Moeldoko: Seni sebagai Upaya Jaga Kesatuan Bangsa

Sebarkan:


JAKARTA – Salah satu ciri terjadinya perang kebudayaan adalah munculnya upaya masif untuk menghilangkan keyakinan atau ideologi sebuah bangsa. Menghadapi ancaman itu, terutama dengan makin maraknya hoaks, berita palsu dan ujaran kebencian yang berkembang begitu garang, kita tak boleh limbung, was-was, atau skeptis. Sebaliknya, kita harus menjaga dan memperkuat keyakinan dan konsensus yang telah didirikan para ‘founding fathers’ bangsa ini.

Pernyataan itu disampaikan Kepala Staf Kepresidenan Moeldoko saat hadir dalam pembukaan pameran karya seni kolaborasi Goenawan Mohamad dan Hanafi bertajuk ’57 x 76’  Galeri Nasional, Jakarta Pusat Kamis, 21 Juni 2018.

“Melalui seni, kita sungguh amat berharap agar nilai-nilai luhur bangsa itu, terus terjaga,” kata Moeldoko.

Pameran ini menampilkan 217 karya seni yang dikerjakan bersama dua seniman berbeda latar belakang selama enam bulan terakhir.

Moeldoko mengungkapkan, momentum ini merupakan kolaborasi batin di antara dua ‘empu’ yang sama-sama merendahkan hatinya untuk membuat kesetaraan. “Hasilnya, terjadilah percakapan indah yang kemudian melahirkan simbol-simbol baru,” paparnya.

Tentang angka ’57 x 76’, yang sebenarnya merupakan usia dari dua seniman itu, Moeldoko memiliki ‘rumusan’ unik. Dua angka itu jika berjumlah menjadi 133. “2018 dikurangi 133 adalah 1885. Pada 1885, Patung Liberty yang dibuat oleh perupa dari Perancis tiba di Amerika Serikat. “Patung Liberty tangan kanannya menjunjung tinggi obor kebebasan, sementara tangan kiri memeluk erat konstitusi.

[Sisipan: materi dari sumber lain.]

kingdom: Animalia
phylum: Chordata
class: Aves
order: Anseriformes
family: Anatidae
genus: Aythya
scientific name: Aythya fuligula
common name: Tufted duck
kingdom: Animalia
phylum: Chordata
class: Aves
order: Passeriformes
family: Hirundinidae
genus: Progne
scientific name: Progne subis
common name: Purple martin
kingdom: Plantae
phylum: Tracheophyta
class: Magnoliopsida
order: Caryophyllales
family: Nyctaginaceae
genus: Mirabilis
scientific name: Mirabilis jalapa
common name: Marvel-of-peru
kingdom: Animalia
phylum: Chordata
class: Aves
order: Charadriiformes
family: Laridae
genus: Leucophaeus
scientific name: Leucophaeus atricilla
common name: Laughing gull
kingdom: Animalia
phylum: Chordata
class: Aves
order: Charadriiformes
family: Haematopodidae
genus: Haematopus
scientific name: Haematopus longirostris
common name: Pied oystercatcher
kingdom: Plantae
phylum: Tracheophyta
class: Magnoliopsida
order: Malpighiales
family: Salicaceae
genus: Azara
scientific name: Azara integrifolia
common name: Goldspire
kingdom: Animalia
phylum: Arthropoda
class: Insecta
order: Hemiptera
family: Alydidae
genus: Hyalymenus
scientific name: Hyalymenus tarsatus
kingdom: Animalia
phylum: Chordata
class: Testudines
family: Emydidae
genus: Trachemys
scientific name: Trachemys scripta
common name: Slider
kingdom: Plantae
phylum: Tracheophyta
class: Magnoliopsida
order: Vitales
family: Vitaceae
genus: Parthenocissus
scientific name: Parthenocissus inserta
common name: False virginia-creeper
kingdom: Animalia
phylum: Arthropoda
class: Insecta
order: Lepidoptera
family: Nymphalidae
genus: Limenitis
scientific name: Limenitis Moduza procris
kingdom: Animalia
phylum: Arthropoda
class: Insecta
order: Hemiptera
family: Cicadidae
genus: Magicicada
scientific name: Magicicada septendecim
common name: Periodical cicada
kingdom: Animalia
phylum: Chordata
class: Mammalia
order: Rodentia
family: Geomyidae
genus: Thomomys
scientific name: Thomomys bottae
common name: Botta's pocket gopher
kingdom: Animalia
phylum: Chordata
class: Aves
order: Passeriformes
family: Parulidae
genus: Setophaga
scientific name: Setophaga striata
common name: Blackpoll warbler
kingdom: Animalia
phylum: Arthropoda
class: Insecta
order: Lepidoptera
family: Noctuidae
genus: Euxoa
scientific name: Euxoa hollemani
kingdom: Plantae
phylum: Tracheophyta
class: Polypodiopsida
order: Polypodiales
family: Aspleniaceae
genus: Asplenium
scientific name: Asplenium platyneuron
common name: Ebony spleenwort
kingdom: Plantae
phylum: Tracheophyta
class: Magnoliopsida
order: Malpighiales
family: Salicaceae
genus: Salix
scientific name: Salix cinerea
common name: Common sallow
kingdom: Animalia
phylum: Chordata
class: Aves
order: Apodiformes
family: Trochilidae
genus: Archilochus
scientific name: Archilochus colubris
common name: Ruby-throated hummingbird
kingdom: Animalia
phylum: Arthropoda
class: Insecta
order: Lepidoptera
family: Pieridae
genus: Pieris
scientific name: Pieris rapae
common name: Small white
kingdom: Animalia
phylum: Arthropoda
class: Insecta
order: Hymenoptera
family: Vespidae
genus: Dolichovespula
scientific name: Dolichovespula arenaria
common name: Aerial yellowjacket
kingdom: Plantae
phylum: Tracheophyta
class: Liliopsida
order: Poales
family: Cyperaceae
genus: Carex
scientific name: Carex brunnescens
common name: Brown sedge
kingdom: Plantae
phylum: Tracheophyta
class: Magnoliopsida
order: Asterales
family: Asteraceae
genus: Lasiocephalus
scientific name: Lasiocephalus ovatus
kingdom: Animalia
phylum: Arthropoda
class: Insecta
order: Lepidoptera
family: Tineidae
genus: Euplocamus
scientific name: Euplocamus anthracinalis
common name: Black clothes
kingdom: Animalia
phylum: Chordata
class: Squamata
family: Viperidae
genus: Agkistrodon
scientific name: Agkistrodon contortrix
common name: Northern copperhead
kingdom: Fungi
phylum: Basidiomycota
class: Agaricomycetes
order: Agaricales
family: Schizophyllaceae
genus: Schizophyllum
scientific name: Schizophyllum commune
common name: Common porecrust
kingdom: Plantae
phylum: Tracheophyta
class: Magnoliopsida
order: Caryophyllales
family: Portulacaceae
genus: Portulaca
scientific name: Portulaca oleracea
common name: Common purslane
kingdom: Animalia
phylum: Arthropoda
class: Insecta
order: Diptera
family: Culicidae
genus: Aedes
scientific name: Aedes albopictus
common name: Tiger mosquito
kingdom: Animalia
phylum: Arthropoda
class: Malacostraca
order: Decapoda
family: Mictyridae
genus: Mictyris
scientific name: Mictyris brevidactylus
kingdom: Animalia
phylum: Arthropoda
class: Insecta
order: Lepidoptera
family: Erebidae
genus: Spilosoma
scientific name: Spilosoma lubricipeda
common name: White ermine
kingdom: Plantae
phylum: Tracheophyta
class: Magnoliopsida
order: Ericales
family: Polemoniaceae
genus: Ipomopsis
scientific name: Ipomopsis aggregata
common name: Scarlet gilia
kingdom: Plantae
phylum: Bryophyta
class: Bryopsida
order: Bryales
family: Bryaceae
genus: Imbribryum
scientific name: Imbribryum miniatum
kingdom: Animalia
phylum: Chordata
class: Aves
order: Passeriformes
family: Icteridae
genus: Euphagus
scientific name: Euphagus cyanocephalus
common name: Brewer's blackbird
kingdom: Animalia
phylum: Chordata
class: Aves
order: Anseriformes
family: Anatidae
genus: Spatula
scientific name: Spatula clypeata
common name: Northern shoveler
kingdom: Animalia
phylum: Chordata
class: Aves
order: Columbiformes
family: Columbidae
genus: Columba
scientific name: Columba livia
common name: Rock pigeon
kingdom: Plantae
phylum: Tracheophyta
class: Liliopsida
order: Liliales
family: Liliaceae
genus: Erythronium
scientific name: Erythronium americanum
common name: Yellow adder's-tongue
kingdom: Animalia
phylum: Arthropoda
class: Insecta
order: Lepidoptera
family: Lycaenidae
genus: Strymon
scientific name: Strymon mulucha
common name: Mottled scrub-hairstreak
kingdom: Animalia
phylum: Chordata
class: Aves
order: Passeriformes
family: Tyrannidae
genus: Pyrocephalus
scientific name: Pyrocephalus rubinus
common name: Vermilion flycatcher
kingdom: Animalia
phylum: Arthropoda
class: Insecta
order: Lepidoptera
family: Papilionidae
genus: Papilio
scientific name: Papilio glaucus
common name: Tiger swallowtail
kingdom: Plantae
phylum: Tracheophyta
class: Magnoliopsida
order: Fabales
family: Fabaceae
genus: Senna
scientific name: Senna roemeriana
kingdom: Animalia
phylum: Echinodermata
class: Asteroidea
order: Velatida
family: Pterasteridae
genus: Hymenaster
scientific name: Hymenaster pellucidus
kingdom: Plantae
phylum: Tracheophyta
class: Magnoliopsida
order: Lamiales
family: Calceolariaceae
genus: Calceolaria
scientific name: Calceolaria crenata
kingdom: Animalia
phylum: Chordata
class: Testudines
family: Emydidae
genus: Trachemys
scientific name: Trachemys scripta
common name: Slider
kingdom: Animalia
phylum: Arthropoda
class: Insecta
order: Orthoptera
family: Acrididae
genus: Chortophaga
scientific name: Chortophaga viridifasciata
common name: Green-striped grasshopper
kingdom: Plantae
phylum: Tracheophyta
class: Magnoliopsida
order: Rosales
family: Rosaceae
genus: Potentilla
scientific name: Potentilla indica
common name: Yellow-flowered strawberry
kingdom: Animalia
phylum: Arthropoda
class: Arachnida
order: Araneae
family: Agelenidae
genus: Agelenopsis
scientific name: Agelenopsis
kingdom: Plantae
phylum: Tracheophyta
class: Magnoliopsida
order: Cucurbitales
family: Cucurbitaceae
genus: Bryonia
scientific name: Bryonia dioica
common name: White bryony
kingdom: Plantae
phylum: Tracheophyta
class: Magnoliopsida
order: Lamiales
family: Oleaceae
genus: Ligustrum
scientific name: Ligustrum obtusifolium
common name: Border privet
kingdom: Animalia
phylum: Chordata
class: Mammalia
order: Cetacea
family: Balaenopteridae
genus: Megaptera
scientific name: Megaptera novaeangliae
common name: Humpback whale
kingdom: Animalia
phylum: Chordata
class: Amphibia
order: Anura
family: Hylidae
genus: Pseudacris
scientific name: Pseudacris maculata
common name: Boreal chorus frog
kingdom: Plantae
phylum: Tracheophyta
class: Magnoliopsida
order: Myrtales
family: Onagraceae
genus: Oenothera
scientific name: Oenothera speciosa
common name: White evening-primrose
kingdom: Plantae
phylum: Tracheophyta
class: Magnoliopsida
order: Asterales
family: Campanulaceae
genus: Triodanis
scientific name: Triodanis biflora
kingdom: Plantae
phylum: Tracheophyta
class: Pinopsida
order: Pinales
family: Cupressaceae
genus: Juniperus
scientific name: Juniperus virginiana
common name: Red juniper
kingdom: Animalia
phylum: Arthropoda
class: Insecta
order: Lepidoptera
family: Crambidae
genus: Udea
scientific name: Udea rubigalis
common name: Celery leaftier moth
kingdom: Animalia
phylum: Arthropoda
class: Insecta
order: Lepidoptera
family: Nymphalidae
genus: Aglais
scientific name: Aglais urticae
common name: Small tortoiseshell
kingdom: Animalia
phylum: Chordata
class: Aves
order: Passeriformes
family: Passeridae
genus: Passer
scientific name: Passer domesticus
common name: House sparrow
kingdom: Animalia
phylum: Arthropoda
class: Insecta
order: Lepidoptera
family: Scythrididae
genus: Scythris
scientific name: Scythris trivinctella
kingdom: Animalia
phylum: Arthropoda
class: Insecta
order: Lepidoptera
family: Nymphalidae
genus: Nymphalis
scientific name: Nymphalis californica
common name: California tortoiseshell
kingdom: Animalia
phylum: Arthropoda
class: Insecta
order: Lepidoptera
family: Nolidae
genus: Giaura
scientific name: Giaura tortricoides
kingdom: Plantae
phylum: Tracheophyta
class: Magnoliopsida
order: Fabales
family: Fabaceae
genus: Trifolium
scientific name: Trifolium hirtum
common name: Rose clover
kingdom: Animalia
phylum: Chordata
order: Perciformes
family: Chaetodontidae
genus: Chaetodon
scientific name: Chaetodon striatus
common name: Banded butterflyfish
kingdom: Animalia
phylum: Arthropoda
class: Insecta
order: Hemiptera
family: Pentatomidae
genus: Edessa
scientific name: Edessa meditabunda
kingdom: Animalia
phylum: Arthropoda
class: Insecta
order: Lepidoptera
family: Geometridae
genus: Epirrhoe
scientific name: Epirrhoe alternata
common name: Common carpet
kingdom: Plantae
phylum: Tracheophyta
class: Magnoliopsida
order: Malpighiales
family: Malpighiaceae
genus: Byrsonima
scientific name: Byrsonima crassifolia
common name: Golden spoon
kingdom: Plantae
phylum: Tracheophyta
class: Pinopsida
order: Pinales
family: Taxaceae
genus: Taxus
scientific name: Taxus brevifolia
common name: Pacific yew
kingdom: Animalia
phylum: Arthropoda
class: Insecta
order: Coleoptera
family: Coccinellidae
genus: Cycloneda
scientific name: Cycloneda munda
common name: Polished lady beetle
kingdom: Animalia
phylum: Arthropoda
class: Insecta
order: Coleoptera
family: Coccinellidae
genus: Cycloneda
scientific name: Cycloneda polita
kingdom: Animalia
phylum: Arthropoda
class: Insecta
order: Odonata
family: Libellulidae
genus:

Ini menunjukkan, bahwa dalam demokrasi, konstitusi harus selalu melekat di hati,” urai Panglima TNI 2013-2015 itu.

Moeldoko juga menunjukkan salah satu karya dalam ruang pameran, yakni sebuah payung tanpa kain, yang lebih menyerupai tongkat. “Karya itu menunjukkan pentingnya kita memiliki pegangan atau penuntun. Sebagai bangsa yang besar, Indonesia perlu memiliki pegangan yang kuat,” tegasnya.
 
Mantan Wakil Gubernur Lemhanas ini memaparkan, berbagai kebijakan pemerintahan Presiden Jokowi telah menjadi ‘payung’ dan tongkat penuntun bagi seluruh rakyat Indonesia. “Kebijakan BBM Satu Harga, misalnya. Itu adalah upaya hadirnya sebuah negara untuk melindungi masyarakatnya tanpa terkecuali,” ungkapnya.

Begitu pula pembangunan infrastruktur yang dilakukan Presiden Jokowi merupakan usaha membangun peradaban. “Pembangunan infrastruktur di berbagai kawasan tertinggal membuat rakyat di kawasan itu merasa sebagai bagian dari bangsa Indonesia yang diperhatikan pemerintah,” jelas pria yang juga menjabat Ketua Umum HKTI ini.

Selain Moeldoko, pembukaan pameran juga dihadiri pengusaha properti dan pencinta seni Ciputra, Direktur Garuda Indonesia Pahala Nugraha Mansury, Kepala Galeri Nasional Indonesia Pustanto serta Direktur Kesenian, Direktorat Jenderal Kebudayaan Kemendikbud Restu Gunawan.

Kurator Agung Hujatnikajenong menjelaskan, sisi menarik kolaborasi Goenawan Mohamad dan Hanafi karena dua seniman itu tak hanya berpameran bersama, tapi mereka juga melebur, menghilangkan identitas masing-masing.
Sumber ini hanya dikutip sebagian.